▸ **Work item**: Make an exact copy of every entry, from the first line to the last.

▸ **Information**:
#####

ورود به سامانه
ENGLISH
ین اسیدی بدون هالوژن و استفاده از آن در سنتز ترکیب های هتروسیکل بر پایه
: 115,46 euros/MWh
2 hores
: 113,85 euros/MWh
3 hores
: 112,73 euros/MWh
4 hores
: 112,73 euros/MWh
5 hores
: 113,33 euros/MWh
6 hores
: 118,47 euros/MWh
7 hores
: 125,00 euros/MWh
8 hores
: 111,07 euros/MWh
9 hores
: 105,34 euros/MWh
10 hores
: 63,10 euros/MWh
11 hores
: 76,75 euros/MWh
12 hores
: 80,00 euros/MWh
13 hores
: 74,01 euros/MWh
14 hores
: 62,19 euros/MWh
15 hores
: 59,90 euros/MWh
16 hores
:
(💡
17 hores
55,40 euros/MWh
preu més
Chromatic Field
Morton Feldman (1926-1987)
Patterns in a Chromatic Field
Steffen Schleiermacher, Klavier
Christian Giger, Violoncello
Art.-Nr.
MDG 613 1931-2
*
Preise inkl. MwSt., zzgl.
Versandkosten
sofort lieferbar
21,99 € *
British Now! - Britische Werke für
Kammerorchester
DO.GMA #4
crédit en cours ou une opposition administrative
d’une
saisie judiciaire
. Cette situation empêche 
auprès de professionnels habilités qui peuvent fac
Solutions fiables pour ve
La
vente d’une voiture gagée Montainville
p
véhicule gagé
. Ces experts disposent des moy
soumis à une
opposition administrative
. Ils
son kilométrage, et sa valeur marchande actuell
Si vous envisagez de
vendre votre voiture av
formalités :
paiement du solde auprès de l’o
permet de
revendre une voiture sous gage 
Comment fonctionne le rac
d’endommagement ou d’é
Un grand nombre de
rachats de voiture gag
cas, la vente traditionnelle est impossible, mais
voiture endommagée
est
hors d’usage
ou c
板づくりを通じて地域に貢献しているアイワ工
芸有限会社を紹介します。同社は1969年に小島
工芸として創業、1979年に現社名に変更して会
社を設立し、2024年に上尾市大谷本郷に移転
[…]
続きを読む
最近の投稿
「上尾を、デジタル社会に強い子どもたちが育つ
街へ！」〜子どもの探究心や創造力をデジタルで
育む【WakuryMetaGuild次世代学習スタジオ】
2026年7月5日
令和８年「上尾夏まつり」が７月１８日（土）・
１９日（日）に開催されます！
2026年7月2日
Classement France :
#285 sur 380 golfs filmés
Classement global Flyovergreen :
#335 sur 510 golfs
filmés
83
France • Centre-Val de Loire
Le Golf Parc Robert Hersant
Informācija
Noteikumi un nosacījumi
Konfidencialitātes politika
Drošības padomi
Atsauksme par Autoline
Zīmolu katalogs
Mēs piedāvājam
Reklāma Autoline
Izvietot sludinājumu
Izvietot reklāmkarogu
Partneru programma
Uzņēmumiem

#####

▸ **Written response**:
ورود به سامانه
ENGLISH
ین اسیدی بدون هالوژن و استفاده از آن در سنتز ترکیب های هتروسیکل بر پایه
: 115,46 euros/MWh
2 hores
: 113,85 euros/MWh
3 hores
: 112,73 euros/MWh
4 hores
: 112,73 euros/MWh
5 hores
: 113,33 euros/MWh
6 hores
: 118,47 euros/MWh
7 hores
: 125,00 euros/MWh
8 hores
: 111,07 euros/MWh
9 hores
: 105,34 euros/MWh
10 hores
: 63,10 euros/MWh
11 hores
: 76,75 euros/MWh
12 hores
: 80,00 euros/MWh
13 hores
: 74,01 euros/MWh
14 hores
: 62,19 euros/MWh
15 hores
: 59,90 euros/MWh
16 hores
:
(💡
17 hores
55,40 euros/MWh
preu més
Chromatic Field
Morton Feldman (1926-1987)
Patterns in a Chromatic Field
Steffen Schleiermacher, Klavier
Christian Giger, Violoncello
Art.-Nr.
MDG 613 1931-2
*
Preise inkl. MwSt., zzgl.
Versandkosten
sofort lieferbar
21,99 € *
British Now! - Britische Werke für
Kammerorchester
DO.GMA #4
crédit en cours ou une opposition administrative
d’une
saisie judiciaire
. Cette situation empêche 
auprès de professionnels habilités qui peuvent fac
Solutions fiables pour ve
La
vente d’une voiture gagée Montainville
p
véhicule gagé
. Ces experts disposent des moy
soumis à une
opposition administrative
. Ils
son kilométrage, et sa valeur marchande actuell
Si vous envisagez de
vendre votre voiture av
formalités :
paiement du solde auprès de l’o
permet de
revendre une voiture sous gage 
Comment fonctionne le rac
d’endommagement ou d’é
Un grand nombre de
rachats de voiture gag
cas, la vente traditionnelle est impossible, mais
voiture endommagée
est
hors d’usage
ou c
板づくりを通じて地域に貢献しているアイワ工
芸有限会社を紹介します。同社は1969年に小島
工芸として創業、1979年に現社名に変更して会
社を設立し、2024年に上尾市大谷本郷に移転
[…]
続きを読む
最近の投稿
「上尾を、デジタル社会に強い子どもたちが育つ
街へ！」〜子どもの探究心や創造力をデジタルで
育む【WakuryMetaGuild次世代学習スタジオ】
2026年7月5日
令和８年「上尾夏まつり」が７月１８日（土）・
１９日（日）に開催されます！
2026年7月2日
Classement France :
#285 sur 380 golfs filmés
Classement global Flyovergreen :
#335 sur 510 golfs
filmés
83
France • Centre-Val de Loire
Le Golf Parc Robert Hersant
Informācija
Noteikumi un nosacījumi
Konfidencialitātes politika
Drošības padomi
Atsauksme par Autoline
Zīmolu katalogs
Mēs piedāvājam
Reklāma Autoline
Izvietot sludinājumu
Izvietot reklāmkarogu
Partneru programma
Uzņēmumiem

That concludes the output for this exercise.